When Generated Tests Pass but Don't Protect: LLMs Creating Superficial Unit Tests

#ai #codequality #llm #testing

We started using a language model to generate unit tests for an internal service to speed up coverage on legacy endpoints. The idea was simple: feed the function signature and a few examples, ask the model for tests, run them, and accept any green bar as progress. At first this worked — a lot of trivial assertions appeared and CI started showing more tests, so the surface metric (test count) improved quickly.

That optimism faded when bugs reached production that the newly generated tests hadn’t caught. The model tended to produce assertions tied to the current implementation rather than the contract: exact return values or mocked internals instead of behavioral properties. Our experiments were run through a web-based assistant, which helped rapid iteration but also hid how brittle those tests were (crompt.ai).

What actually went wrong

The generated tests mostly verified the same happy-path examples that had been provided in prompts. For a function that normalized timestamps and dropped timezone offsets, tests asserted string equality to a single canonical output instead of checking normalization properties like monotonicity or idempotence. One test used a fixture that hard-coded an internal helper’s output, so changes in the helper invalidated the test but not the contract.

There were also subtle issues like using exact object identity or ordering in assertions where the contract permitted unordered collections.
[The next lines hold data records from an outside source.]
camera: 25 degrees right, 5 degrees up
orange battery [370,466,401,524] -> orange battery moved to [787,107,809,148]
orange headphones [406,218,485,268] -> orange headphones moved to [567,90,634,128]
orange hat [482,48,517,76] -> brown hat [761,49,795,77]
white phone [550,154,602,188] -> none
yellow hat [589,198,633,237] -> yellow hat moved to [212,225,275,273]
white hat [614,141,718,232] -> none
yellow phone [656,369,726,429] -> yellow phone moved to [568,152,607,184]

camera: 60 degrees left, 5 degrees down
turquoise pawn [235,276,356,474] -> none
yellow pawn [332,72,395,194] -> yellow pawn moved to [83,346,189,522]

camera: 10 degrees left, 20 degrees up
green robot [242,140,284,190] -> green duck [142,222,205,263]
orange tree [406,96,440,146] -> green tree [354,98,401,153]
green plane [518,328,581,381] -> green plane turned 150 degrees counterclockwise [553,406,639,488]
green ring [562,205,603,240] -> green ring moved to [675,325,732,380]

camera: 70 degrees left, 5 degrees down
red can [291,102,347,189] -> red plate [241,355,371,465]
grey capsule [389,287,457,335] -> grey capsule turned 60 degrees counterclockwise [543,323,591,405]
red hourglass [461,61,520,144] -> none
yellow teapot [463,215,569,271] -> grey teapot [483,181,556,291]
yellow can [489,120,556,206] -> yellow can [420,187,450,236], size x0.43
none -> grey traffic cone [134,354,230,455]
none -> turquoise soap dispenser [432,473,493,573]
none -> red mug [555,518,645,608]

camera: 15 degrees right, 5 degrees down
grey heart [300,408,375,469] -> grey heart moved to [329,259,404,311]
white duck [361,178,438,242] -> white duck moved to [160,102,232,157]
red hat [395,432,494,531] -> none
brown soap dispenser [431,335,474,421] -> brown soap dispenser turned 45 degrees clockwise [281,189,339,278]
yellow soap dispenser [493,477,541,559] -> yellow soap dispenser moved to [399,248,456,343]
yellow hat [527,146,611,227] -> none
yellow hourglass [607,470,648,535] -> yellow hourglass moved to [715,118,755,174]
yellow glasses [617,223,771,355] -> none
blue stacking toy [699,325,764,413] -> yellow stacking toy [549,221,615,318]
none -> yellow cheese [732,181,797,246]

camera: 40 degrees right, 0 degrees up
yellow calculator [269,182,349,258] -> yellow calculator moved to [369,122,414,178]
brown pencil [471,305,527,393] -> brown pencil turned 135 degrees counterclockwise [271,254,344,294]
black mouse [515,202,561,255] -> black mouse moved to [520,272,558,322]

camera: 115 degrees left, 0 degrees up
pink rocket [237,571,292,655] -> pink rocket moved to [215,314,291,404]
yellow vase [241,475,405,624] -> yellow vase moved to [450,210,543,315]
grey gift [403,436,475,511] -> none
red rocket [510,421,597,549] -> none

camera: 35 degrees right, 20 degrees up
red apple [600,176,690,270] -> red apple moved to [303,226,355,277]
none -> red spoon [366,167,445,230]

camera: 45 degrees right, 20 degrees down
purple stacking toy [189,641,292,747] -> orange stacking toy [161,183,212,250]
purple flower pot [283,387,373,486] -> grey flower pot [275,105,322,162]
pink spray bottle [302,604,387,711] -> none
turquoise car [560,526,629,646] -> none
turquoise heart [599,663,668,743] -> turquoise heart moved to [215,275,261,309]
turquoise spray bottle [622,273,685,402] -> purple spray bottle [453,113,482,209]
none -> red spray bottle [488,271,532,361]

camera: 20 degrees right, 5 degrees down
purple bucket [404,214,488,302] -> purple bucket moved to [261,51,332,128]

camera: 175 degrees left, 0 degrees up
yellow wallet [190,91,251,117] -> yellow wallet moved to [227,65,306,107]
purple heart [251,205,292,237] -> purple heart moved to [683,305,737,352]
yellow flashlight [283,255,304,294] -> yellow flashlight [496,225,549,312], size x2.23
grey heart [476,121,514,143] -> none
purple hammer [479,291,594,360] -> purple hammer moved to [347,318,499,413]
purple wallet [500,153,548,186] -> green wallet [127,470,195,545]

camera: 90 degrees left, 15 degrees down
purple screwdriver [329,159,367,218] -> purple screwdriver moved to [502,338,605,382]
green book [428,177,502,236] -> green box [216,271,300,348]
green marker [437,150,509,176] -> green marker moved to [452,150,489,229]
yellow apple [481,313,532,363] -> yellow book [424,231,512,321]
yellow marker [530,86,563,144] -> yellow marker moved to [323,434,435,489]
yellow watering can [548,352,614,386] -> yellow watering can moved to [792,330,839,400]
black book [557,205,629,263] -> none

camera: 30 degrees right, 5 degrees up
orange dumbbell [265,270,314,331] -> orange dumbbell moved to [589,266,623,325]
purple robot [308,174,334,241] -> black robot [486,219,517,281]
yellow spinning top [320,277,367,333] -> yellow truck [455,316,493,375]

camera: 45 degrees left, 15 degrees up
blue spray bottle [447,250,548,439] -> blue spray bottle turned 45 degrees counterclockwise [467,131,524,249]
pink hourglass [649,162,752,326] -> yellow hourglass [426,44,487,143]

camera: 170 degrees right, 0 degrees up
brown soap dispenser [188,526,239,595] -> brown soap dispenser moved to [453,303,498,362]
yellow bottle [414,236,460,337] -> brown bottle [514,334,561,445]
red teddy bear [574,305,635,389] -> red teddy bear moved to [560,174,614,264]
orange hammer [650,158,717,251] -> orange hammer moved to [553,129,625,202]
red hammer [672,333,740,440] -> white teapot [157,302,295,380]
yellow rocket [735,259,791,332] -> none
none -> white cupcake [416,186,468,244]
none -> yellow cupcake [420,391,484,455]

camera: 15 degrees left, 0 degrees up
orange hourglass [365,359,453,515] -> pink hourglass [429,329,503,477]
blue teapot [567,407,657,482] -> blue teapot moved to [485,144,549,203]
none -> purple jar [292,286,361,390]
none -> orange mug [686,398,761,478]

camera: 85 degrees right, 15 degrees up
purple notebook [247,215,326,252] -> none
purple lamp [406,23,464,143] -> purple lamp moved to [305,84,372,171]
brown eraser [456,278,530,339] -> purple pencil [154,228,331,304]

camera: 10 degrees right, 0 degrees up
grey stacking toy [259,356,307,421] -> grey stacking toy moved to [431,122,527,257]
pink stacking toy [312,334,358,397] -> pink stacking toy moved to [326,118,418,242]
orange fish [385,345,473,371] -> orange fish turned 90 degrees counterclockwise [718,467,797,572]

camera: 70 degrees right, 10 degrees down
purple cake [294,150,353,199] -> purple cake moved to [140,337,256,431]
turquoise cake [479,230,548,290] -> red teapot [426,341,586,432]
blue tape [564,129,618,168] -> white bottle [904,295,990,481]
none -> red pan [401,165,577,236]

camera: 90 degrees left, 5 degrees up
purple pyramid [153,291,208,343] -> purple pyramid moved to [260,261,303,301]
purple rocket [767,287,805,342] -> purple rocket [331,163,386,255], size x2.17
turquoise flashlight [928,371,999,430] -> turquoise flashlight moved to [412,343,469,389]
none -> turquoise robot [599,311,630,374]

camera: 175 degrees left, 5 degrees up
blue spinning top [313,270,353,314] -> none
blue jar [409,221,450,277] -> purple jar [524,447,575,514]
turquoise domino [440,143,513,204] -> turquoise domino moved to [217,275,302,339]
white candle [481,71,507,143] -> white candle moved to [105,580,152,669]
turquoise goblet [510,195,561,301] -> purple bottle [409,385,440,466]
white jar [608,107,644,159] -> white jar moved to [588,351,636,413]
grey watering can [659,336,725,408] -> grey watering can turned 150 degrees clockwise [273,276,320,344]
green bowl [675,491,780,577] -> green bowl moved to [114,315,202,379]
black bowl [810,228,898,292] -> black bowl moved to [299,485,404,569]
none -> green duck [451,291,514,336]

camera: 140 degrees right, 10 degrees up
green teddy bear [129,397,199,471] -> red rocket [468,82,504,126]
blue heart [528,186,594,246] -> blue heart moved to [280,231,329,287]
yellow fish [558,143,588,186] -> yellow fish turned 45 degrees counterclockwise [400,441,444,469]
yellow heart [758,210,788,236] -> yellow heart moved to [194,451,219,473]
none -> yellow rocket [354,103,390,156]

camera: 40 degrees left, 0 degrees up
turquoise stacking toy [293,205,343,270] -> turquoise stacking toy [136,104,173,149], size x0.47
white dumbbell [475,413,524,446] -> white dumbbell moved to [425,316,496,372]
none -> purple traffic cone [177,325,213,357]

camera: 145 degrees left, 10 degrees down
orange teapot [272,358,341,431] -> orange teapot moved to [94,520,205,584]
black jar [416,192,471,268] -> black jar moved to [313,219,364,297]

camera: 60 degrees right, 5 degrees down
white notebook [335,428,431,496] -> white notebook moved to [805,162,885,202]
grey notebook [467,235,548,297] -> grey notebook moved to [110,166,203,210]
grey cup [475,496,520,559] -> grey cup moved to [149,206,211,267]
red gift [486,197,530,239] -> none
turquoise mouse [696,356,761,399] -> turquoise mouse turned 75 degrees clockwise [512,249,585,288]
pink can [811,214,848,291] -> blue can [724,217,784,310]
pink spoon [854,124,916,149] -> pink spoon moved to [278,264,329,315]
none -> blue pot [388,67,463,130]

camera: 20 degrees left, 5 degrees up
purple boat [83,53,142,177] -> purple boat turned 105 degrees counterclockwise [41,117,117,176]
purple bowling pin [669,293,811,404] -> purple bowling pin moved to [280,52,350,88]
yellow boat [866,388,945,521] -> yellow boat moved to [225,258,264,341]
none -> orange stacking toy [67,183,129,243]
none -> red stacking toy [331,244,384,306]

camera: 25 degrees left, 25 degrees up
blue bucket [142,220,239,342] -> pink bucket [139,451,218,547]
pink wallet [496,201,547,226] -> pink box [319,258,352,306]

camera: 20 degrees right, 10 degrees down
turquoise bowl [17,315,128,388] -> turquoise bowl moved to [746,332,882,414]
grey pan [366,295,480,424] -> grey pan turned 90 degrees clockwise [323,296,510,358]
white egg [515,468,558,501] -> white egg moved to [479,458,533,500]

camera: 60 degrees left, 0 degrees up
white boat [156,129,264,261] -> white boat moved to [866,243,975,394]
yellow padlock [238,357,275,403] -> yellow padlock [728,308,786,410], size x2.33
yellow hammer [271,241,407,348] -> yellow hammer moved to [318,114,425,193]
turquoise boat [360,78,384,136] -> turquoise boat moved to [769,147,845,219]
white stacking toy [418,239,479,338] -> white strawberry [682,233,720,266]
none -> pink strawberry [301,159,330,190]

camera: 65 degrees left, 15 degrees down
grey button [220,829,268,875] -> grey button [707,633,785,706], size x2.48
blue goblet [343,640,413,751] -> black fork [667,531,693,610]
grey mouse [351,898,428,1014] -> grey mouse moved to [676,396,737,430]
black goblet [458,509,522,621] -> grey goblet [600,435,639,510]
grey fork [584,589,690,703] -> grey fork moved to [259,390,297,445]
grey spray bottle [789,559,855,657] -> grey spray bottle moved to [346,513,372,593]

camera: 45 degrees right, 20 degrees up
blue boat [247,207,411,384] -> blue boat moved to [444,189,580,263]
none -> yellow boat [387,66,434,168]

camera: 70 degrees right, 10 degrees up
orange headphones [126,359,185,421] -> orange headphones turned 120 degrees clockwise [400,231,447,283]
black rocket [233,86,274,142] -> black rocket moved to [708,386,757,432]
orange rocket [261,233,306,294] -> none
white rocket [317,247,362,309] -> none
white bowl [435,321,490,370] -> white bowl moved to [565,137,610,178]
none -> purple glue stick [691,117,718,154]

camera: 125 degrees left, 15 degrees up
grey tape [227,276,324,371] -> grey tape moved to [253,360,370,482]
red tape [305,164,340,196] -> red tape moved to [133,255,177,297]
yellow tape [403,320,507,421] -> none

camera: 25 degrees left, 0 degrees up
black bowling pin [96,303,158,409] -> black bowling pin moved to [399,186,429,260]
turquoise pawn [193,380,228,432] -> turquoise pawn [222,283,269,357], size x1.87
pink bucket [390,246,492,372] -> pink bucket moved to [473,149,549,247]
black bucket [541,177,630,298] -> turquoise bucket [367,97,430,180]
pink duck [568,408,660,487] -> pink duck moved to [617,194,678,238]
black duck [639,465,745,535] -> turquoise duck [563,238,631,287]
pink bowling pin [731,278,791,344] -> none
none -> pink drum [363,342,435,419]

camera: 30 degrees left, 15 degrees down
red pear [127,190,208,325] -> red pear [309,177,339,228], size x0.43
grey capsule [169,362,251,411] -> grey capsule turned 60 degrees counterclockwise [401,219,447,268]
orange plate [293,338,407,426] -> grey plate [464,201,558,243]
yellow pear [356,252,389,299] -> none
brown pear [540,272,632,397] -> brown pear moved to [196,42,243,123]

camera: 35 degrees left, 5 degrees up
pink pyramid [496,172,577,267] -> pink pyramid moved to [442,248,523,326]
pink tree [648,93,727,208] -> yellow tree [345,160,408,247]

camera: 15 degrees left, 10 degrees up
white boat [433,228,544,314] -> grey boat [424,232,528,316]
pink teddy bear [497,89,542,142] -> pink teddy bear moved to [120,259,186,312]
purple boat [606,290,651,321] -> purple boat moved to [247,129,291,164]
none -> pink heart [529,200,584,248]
A snippet like assertEquals([a, b, c], result) will pass only when order matches; the generated test didn’t consider set semantics and therefore missed regressions that swapped internal data structures.

How it surfaced during development

Problems showed up after a bugfix refactor: we rewired internal calls and optimized a data path. The test suite remained green because many generated tests had been asserting implementation details (mocked responses, exact error messages) rather than observable behavior. The failure mode was particularly noisy in CI — more tests, same faults — which made it harder for engineers to triage because the surface metric suggested improvement.

We also observed flaky behavior: generated tests occasionally used time-sensitive values or random seeds without controlling them. That produced intermittent failures we initially blamed on the environment. The root cause was that the model extrapolated common test idioms without the repository-level context needed to make stable choices.

Why this was subtle and how small behaviors compounded

The model’s tendency to mimic examples and common idioms is useful but dangerous in testing. Small behaviors — echoing prompt examples, preferring concrete literals, and defaulting to obvious frameworks — compounded into a test suite that enforced the current code shape instead of the intended contract. Each individually modest generation choice looked fine; together they created a safety illusion.

Mitigation required a combination of human review, property-based tests, and verification workflows. In practice we used a short multi-turn debugging loop to ask the model for stronger assertions, invoking a guided review in our chat flow to iterate on test intent rather than copy-paste outputs. We also cross-checked edge cases using a separate verification pass with a deep research step to surface uncommon inputs. Treat generated tests as drafts: they reduce typing but need contract-focused hardening before they earn trust.